TRY IT
Give the records again exactly. Pictures do not belong in the copy.

RECORDS FOR THIS TASK
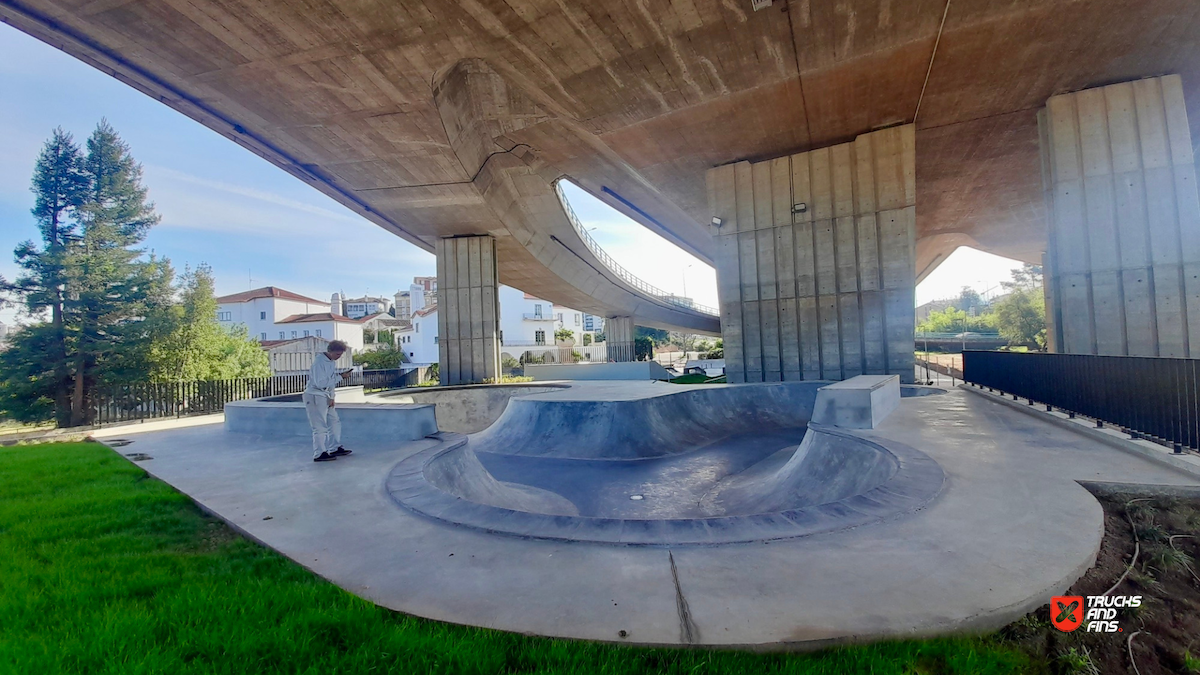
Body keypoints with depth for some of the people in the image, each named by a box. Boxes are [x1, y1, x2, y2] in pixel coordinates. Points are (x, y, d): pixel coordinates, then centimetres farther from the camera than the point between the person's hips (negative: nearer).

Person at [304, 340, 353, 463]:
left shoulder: (332, 362, 8)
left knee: (335, 423, 12)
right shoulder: (319, 362, -19)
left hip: (325, 397, 9)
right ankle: (319, 454, 4)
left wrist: (331, 397, 2)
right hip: (314, 397, -9)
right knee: (320, 427, -5)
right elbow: (320, 383, -26)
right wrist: (340, 377, -24)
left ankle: (335, 449, 23)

TASK SOLUTION
Body keypoints with depth for some of the people in the image, each named by a box. Boxes are [x1, y1, x2, y2] in pixel coordinates. Points are (x, y, d): pixel coordinates, then centimetres farther from the camera than the point between the person's hips (negative: nearer).

Person at [304, 340, 353, 463]:
left shoulder: (332, 362, 8)
left knee: (335, 423, 12)
right shoulder: (319, 362, -19)
left hip: (325, 397, 9)
right ankle: (319, 454, 4)
left wrist: (331, 397, 2)
right hip: (314, 397, -9)
right knee: (320, 427, -5)
right elbow: (320, 383, -26)
right wrist: (340, 377, -24)
left ankle: (335, 449, 23)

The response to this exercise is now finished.